What you will do: Begin at the line below that holds "these calculations if you would prefer your" and end at the line that holds "Sunday – Thursday: 10am – 6pm", transcribing each line exactly and skipping any picture.

Data for processing:
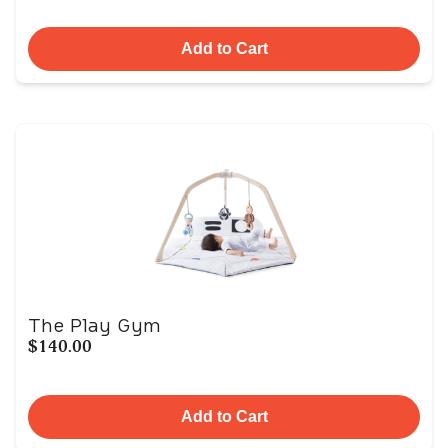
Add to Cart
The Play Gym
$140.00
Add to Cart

* * *

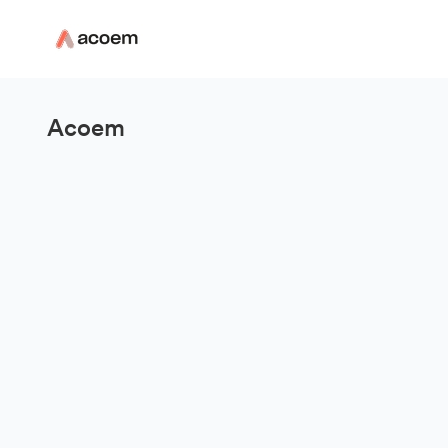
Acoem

---

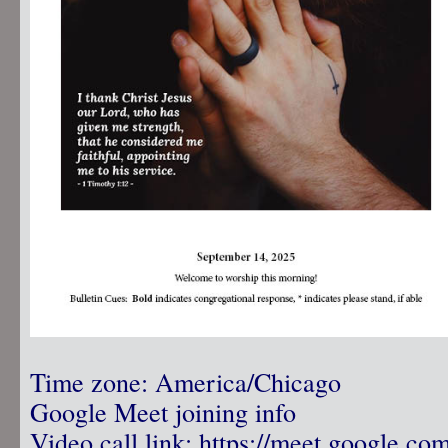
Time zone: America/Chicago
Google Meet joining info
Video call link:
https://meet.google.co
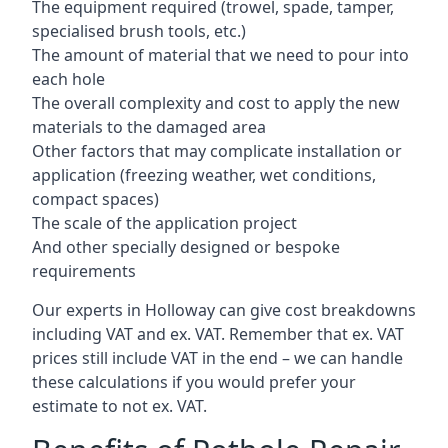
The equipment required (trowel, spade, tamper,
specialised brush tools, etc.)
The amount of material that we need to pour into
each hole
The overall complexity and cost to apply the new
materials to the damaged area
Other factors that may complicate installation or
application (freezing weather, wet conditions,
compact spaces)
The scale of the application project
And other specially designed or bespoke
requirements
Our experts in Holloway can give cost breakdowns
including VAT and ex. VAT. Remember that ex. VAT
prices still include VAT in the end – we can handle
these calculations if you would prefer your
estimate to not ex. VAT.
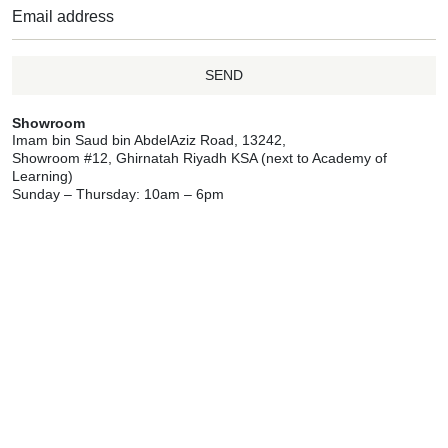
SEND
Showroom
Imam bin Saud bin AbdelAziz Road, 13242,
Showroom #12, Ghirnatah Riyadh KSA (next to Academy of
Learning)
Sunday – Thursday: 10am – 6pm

Solution to this task:
these calculations if you would prefer your
estimate to not ex. VAT.
SEND
Showroom
Imam bin Saud bin AbdelAziz Road, 13242,
Showroom #12, Ghirnatah Riyadh KSA (next to Academy of
Learning)
Sunday – Thursday: 10am – 6pm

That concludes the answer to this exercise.